Generally, genes involved in hexose utilization including transport and catabolism was down-regulated, among which, genes YALI0_E20427g and YALI0_E20207g were even down-regulated by 67.9% and 35.2%, respectively (Fig.7A, E4G_vs_C0G). It explains to some extent why the rate of D-glucose utilization is reduced in mixed-sugar fermentation. On the contrary, several genes encoding pentose-specific transporters were dramatically up-regulated. For example, gene YALI0_D00363g and YALI0_C04730g were up-regulated by 60% and 3.52-fold, respectively (Fig. 7C and D). Since YALI0_C04730g is also annotated as an arabinose-specific transporter, the fermentation phenotype of original and evolved strains in arabinose medium was investigated (Additional file 1: Figure S3). We found that all strains cannot grow with arabinose with sole carbon source. However, the evolved strains can uptake arabinose in presentence of D-glucose, and yl-XYL+*04*10 can even uptake 12.2 g/L arabinose within 48 h in YPD15A15, while yl-XYL+ cannot (Additional file 1: Figure S3C).

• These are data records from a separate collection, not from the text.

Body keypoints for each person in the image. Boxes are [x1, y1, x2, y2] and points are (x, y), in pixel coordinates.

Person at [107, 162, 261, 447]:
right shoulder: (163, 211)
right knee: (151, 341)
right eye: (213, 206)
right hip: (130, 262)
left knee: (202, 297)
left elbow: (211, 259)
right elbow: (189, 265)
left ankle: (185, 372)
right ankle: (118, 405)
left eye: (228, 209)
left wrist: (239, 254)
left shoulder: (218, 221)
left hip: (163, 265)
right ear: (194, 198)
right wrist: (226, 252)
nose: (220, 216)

Interestingly, not all the genes annotated as pentose-specific transporters were up-regulated, of which, YALI0_B00396g and YALI0_D01111g were down-regulated by 47.6% and 63% (Fig.7E and F, E4GX_vs_C0GX). This could suggest a misannotation of these transporter and further characterization of their real function in vivo would be required to verify this. Besides, genes involved in pentose phosphate pathway (PPP) such as tkt (YALI0_E06479g, encoding transketolase) and tal (YALI0_F15587g, encoding transaldolase) did not change expression level very much, which is unexpected. It seems that the major responsible changes for the improved uptake of xylose are at the level of transporters efficiency rather than PPP.
RNA-seq did not only reveal global changes in gene expression levels in evolved strains compared to the parent strain, but also helped us to identify meaningful mutations in some key genes (including base insertion, deletion or substitution) (Additional file 1: Table S4). For example, a single nucleotide substitution occurred in gene YALI0_E23287g encoding a D-glucose transporter with adenine (A) replacing cytosine (C) at base 1118, which resulted in an amino acid residue change of N373T. Another important point mutation was found in YALI0_E15488g encoding a hexokinase with cytosine (C) replacing guanine (G) at base 809. The single base substitution lead to a codon change at amino acid 270 from glycine to alanine (G270A). We confirmed above point mutations using PCR amplification and subsequent DNA sequencing (Additional file 1: Figure S4). We hypothesize that such mutation could lead to a reduced use of D-glucose. In order to prove that, we then checked the hexokinase activity of the evolved strain yl-XYL+*04*10 and it resulted to be decreased by 73.4% and 74.4% in YPD30 medium and YPD30X30 medium respectively, compared to the original strain (Fig.8). This explains, at least to some extent, why the utilization of D-glucose is weakened in the evolved strain.